Community engagement is often not appreciated enough in clinical trials despite being intrinsic to the ethical implementation and outcomes of the trials. Community engagement activities are often conducted for instrumental reasons to meet recruitment targets and to strengthen the quality and the scientific rigor of the trials. Consequently, there are few examples of genuine community engagement in TB trials that seek to empower communities and participants, minimize exploitation of research participants and increase the benefits that participants derive from trials.

Supporting Community Engagement to Promote Tuberculosis Research Ethics and Science (SCEPTRES) is a community engagement qualitative three-year (2021-2023) career fellowship study. The study seeks to demonstrate the critical role of community engagement in promoting understanding of and participation in Tuberculosis (TB) clinical trials using a pragmatic and ethical approach, leveraging two EDCTP-funded TB trials implemented by Zambart in Zambia.
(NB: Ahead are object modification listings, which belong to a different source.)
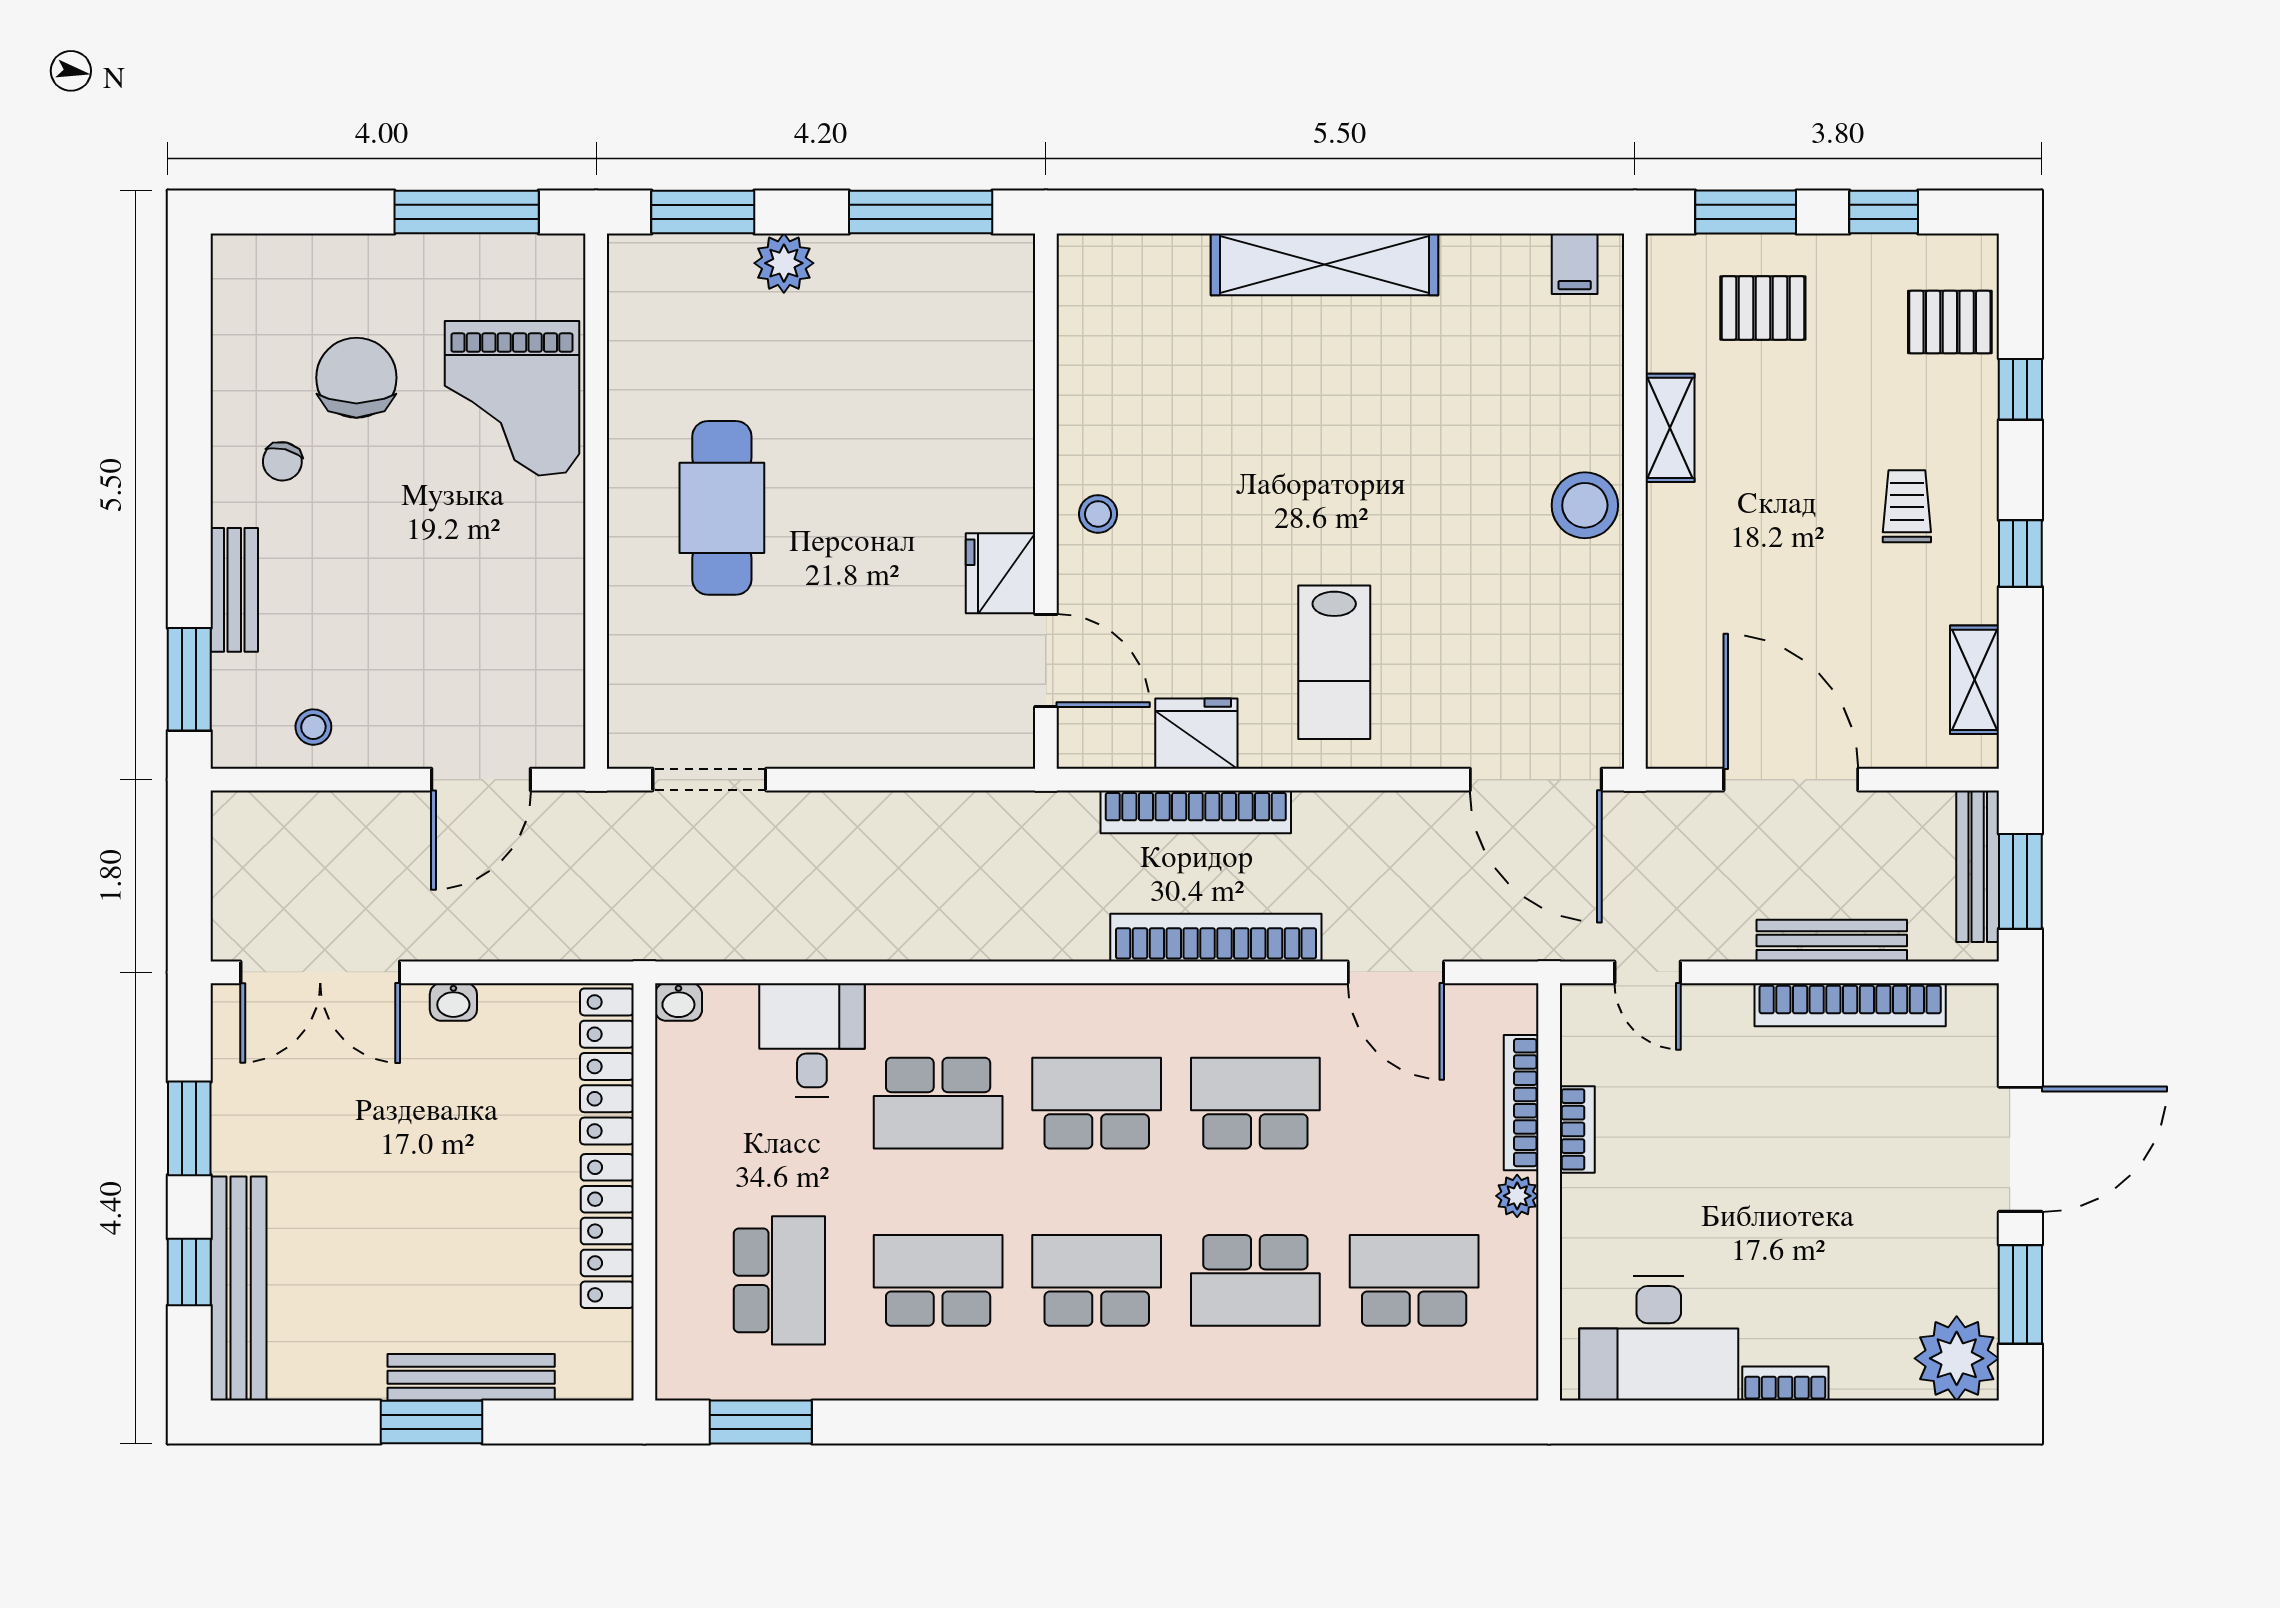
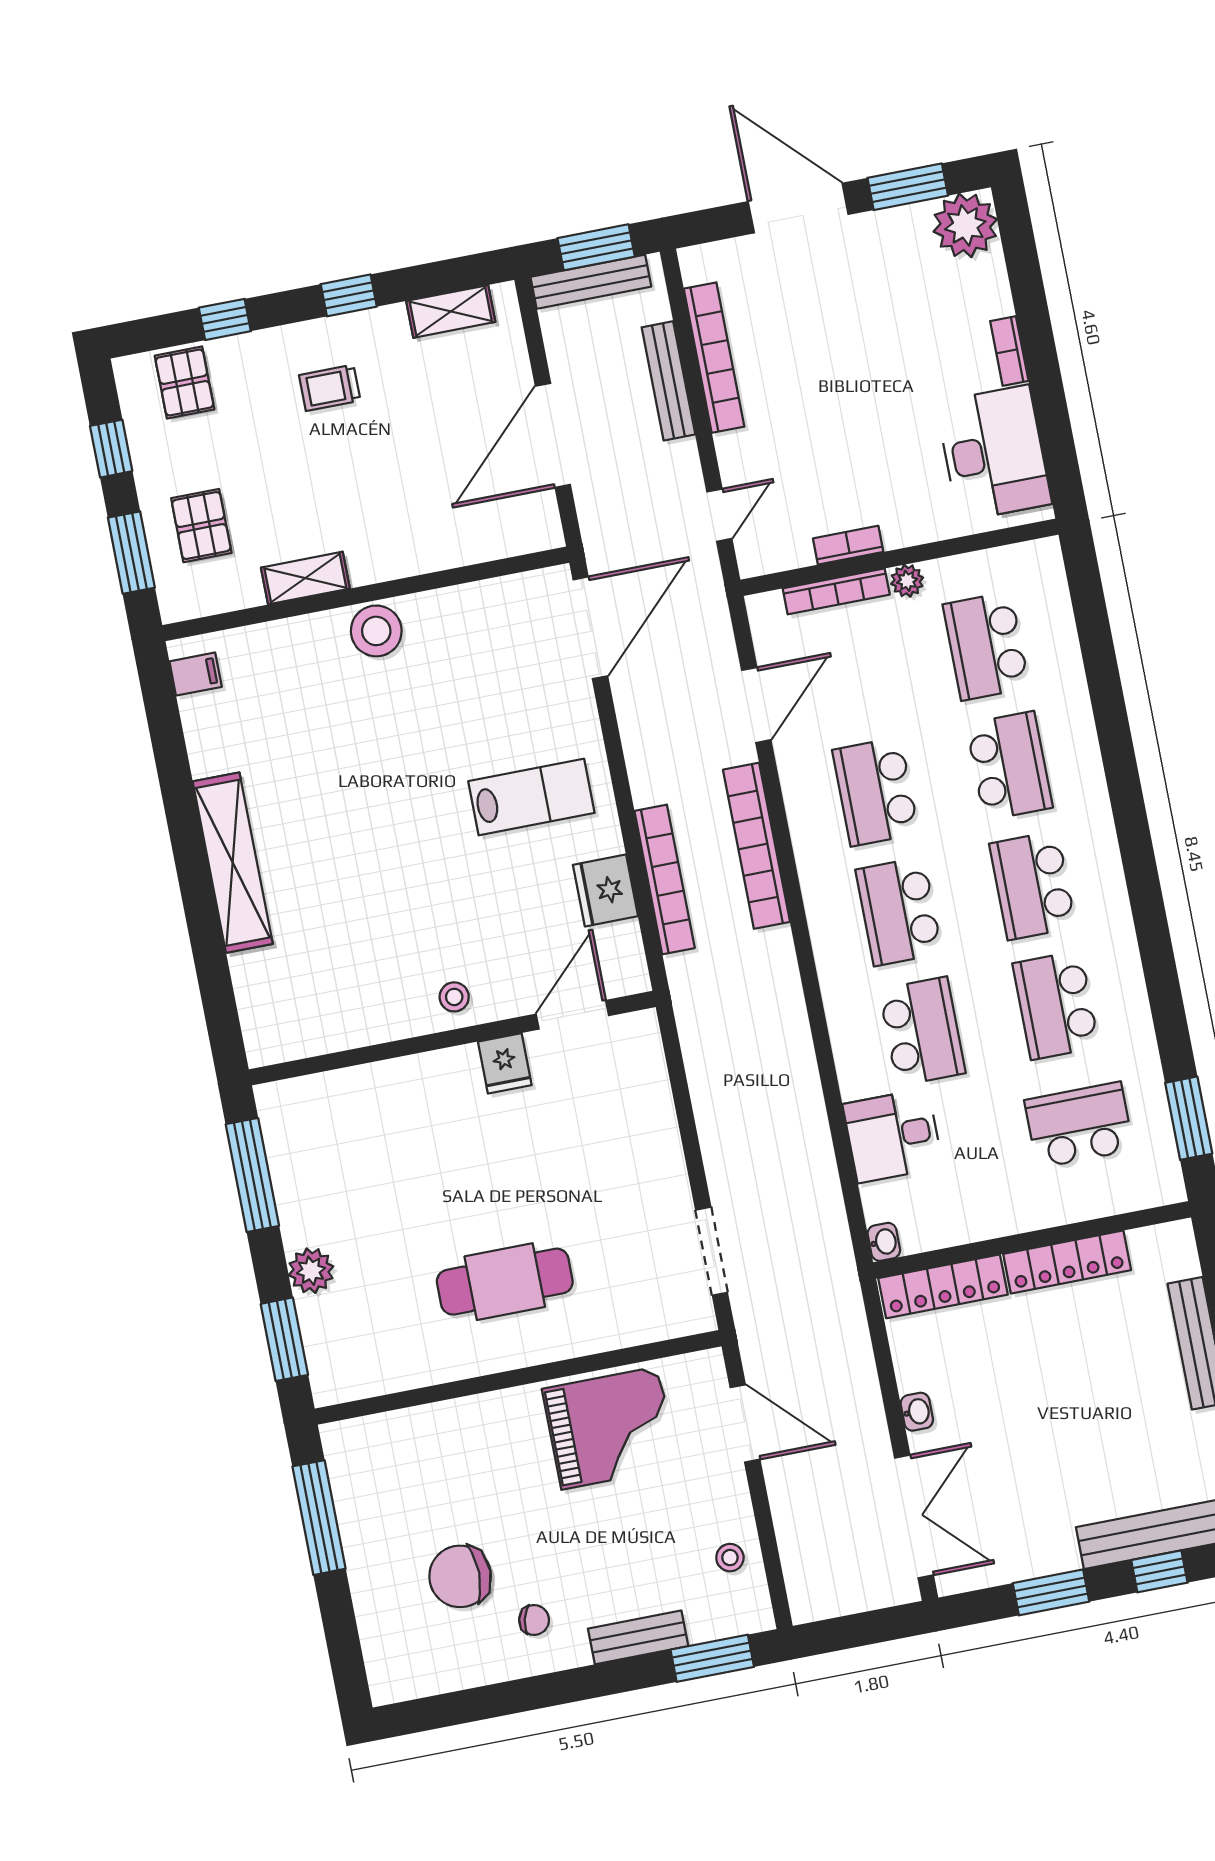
grand piano: (512, 398) -> (610, 1428), moved
fridge: (1001, 573) -> (505, 1063), width x0.72

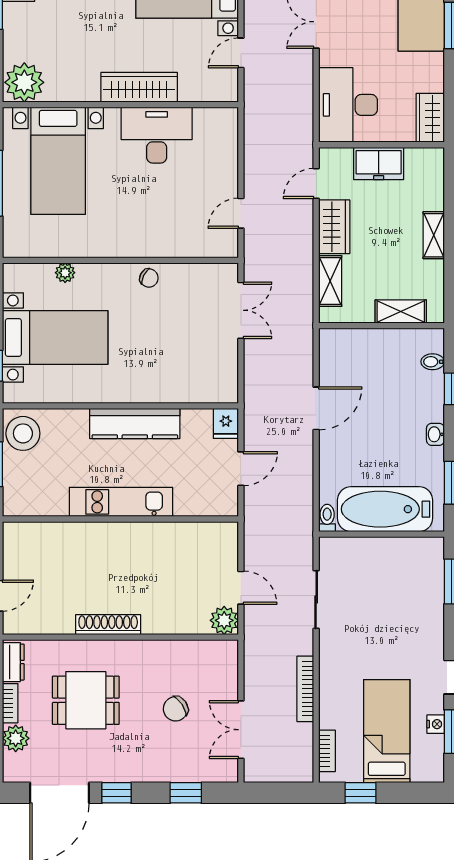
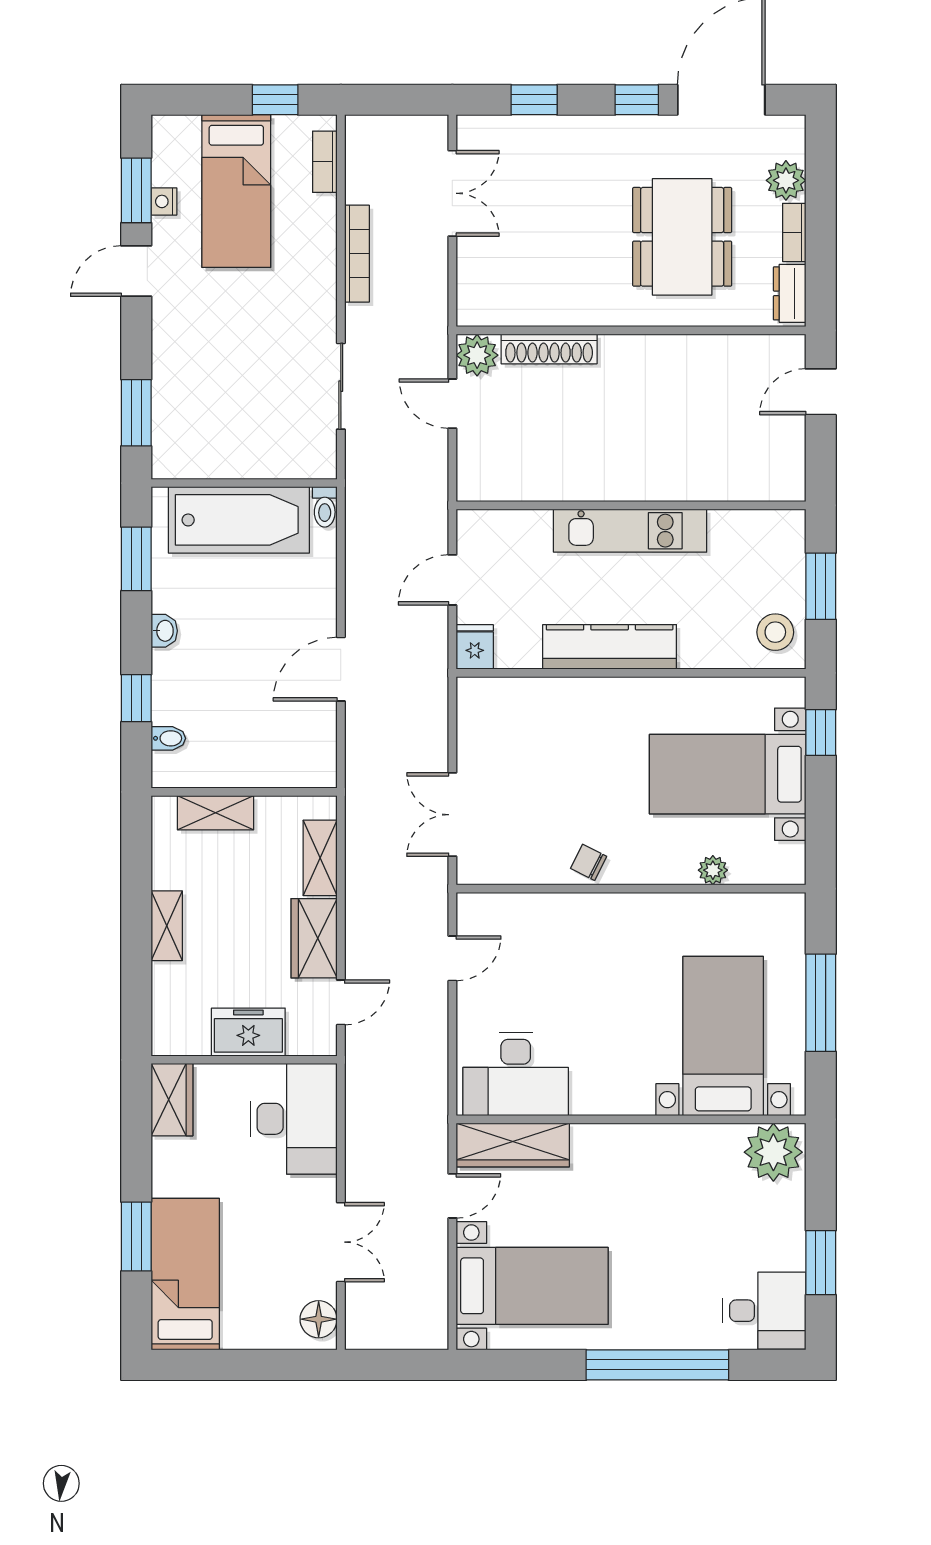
wardrobe: (139, 87) -> (513, 1145), moved
desk: (157, 135) -> (516, 1074), moved
stool: (23, 433) -> (775, 632), width x0.73, depth x0.73
shoe rack: (108, 625) -> (549, 349), moved
dining table: (86, 700) -> (682, 237), width x1.38
chair: (176, 709) -> (549, 224), removed

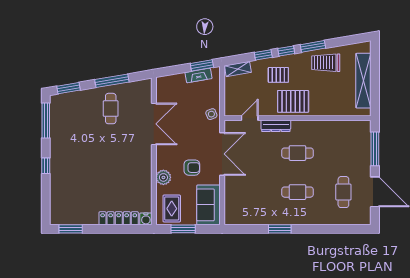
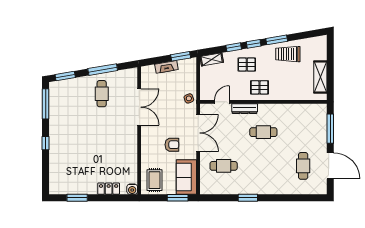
fireplace: (198, 75) -> (166, 67), moved
shelving: (363, 81) -> (320, 77), width x0.68
pallet: (293, 101) -> (259, 87), width x0.67, depth x0.71
plant: (163, 177) -> (147, 153), removed
cafe table: (297, 192) -> (224, 166), moved
locker: (119, 218) -> (109, 189), width x0.66
window: (71, 229) -> (77, 198), moved
window: (183, 229) -> (178, 198), moved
These are Tuberculosis Reduction through Expanded Anti-Retroviral Treatment and Screening (TREATS), and the Scalable Active Case Finding Intervention for TB (XACT-3) trials.  

A SCEPTRE is a decorated stick, (called a ‘nkoto’, or ‘ndodo’ in Zambia) usually carried by a Queen, King or Chief as a symbol of authority. As the name implies, this study is about giving power to the community to meaningfully participate in the research process by performing roles traditionally done by researchers.

The study, which is being carried out in two communities in Lusaka, is using innovative co-production approaches to data collection and analysis. Some community members have been trained as Community Based Participatory Ethnographic Researchers (CBPERs). The CBPERs were identified using a selection criteria co-produced with community representatives including Community Advisory Group (CAB) members. Adverts were placed at the local health facilities and community spaces as advised by the community representatives. A total of 366 applications were received, and 31 were shortlisted for interviews. The interviewing panel consisted of two researchers and two community representative. Thirteen applicants were selected to undergo training in principles of social science, qualitative research methods, ethics, and basic computer skills. They have been continuously assessed during study implementation for them to meaningfully participate in data collection, data analysis, report and manuscript writing and dissemination of the research findings.

The study has two main objectives:

  1. To use experience of community engagement in the two TB trials to examine community understanding and experience of the trial process, community participation in the trial process, and how knowledge gained during TB research has a continuing and positive impact on the way TB is managed in the community.
  2. To develop and adapt tools that show the important role of community engagement in promoting good research practice, ethics and TB science literacy at community level. The tools to be developed include training and dissemination material for TB trial results, TB lexicon for current technologies and approaches, ethical case studies, and a review and synthesis of aspects of the Good Participatory Practice (GPP) guidelines for TB. These tools will also provide insight into the ethics of community engagement in TB trials.